Thailand’s financial watchdogs are gearing up to introduce new policies that will require crypto exchanges to verify the identities of new users in person. The country’s Anti-Money Laundering Office (AMLO) will mandate exchanges to use a dip-chip machine for identity verification starting July 2021. Reportedly, dip-chip machines scan a chip integrated into Thai citizen ID cards.
At the moment, new users can verify their identities with crypto exchanges by submitting their documents online. However, when the new policy comes into effect, users that want to open an account will have to be physically present to have their IDs scanned for verification. Allegedly, these changes might prevent foreign investors from accessing crypto exchanges in the country, seeing as they don’t have Thai IDs.
However, digital asset intermediaries aim to discuss the matter at an upcoming forum organised by the Thailand Digital Asset Operators Trade Association. During this event, the attendees will gather questions to present to relevant government agencies, such as the Securities Exchange Commission (SEC) and AMLO.

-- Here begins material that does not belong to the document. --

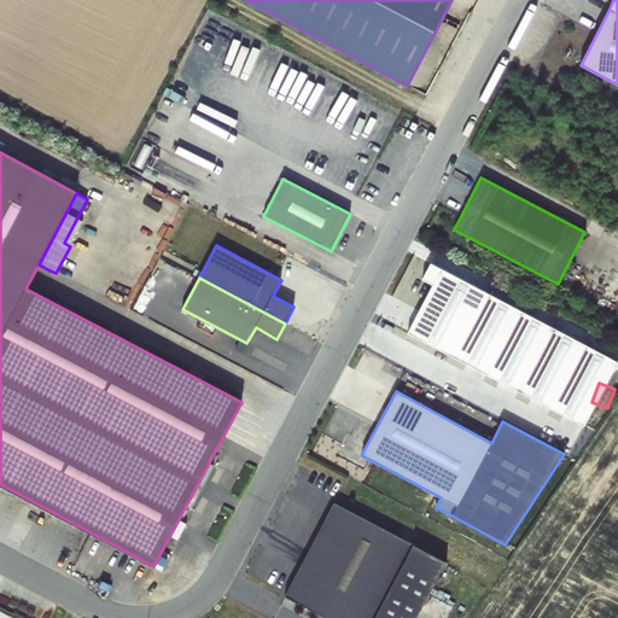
[(334,502),(285,595),(327,617),(415,617),(445,561),(334,502)]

The new identity verification system might harm Thai’s crypto space
Reportedly, Thailand had 697,780 crypto exchanges as of April 26, a steep rise from 160,000 at the end of 2020. While the dip-chip requirement seeks to ensure that crypto exchanges get accurate KYC information from new users as cryptocurrencies continue gaining popularity in the country, industry experts worry that this change will be detrimental to the country’s crypto sector.
For instance, Poramin Insom, the co-founder and director at Thai crypto exchange Satang Corp, said most digital asset exchanges in the country are still busy preparing their systems to accommodate the influx of clients as new account applications continue to flow in. He went on to note that if the application process becomes more complicated, it might inhibit the growth of the crypto space.
The process of verifying new digital accounts in Thailand still takes exchanges a significant amount of time despite being entirely electronic. This is because the exchanges have to review the submitted documents to ensure they comply with the SEC’s KYC rules. As such, this process is set to take longer if every new user has to physically visit an exchange to have their ID scanned for verification purposes.